00:00:00

Description

Editorial

Binary Classification Quality Score Using Matthews Correlation

MEDIUM20 pts

In the world of binary classification, evaluating model performance goes far beyond simple accuracy. When dealing with imbalanced datasets—where one class significantly outnumbers the other—traditional metrics like accuracy can be highly misleading. A model that always predicts the majority class might achieve 95% accuracy but fail entirely at its actual purpose.

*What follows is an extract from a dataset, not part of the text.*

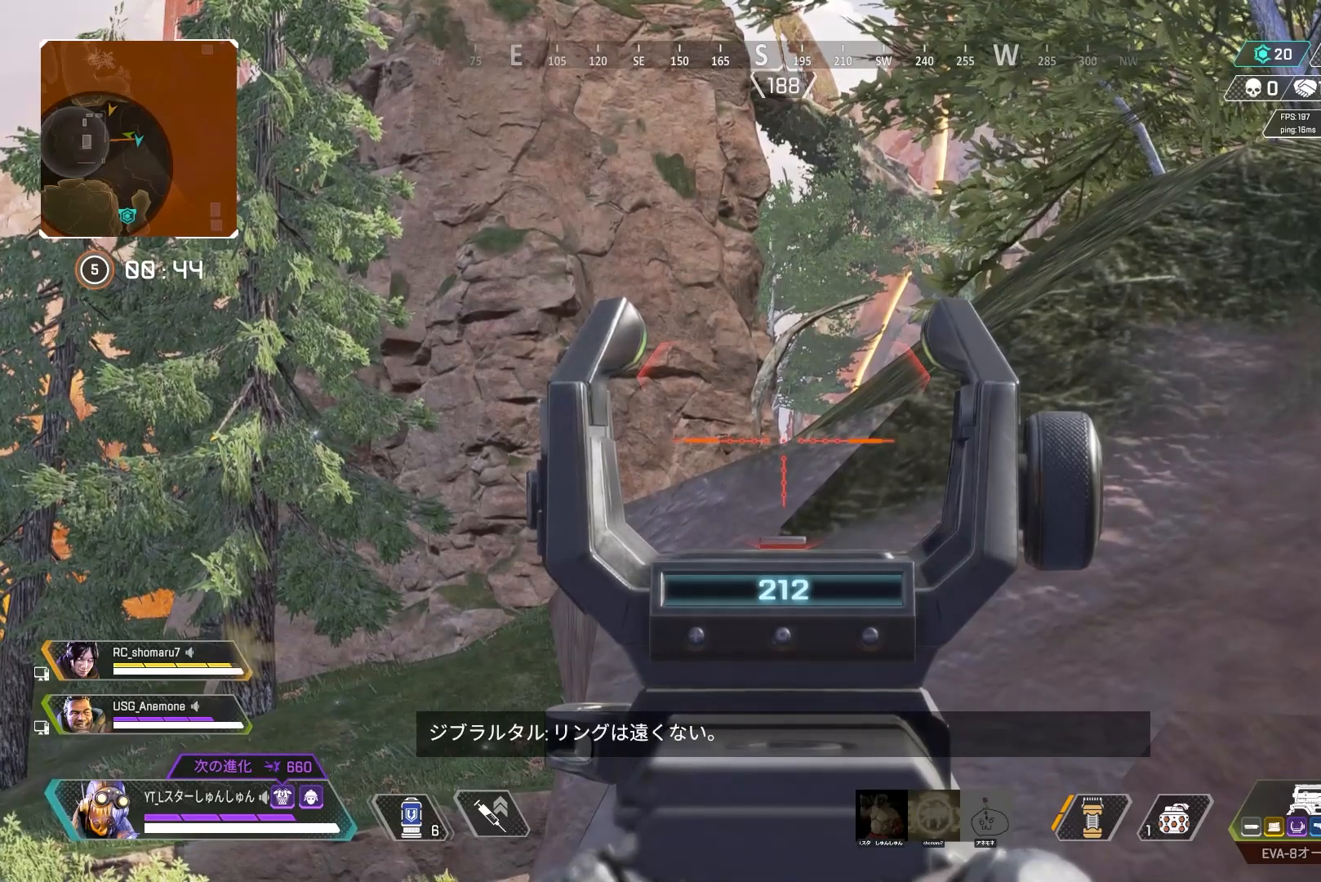
{"buttons": ["L2"], "left_stick": "center", "right_stick": "center", "events": []}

The Matthews Correlation Coefficient (MCC) addresses this challenge by providing a balanced evaluation metric that considers all four components of the confusion matrix: true positives (TP), true negatives (TN), false positives (FP), and false negatives (FN). Unlike accuracy, precision, or recall, the MCC produces a high score only when the classifier performs well across all four categories.

Mathematical Foundation: The MCC is computed using the following formula:

$$MCC = \frac{(TP \times TN) - (FP \times FN)}{\sqrt{(TP + FP)(TP + FN)(TN + FP)(TN + FN)}}$$

Interpretation of MCC Values:

+1: Perfect classification — the model makes no errors whatsoever
0: Performance equivalent to random guessing — no correlation between predictions and actual labels
-1: Complete inverse prediction — every prediction is wrong (which could actually be useful if inverted)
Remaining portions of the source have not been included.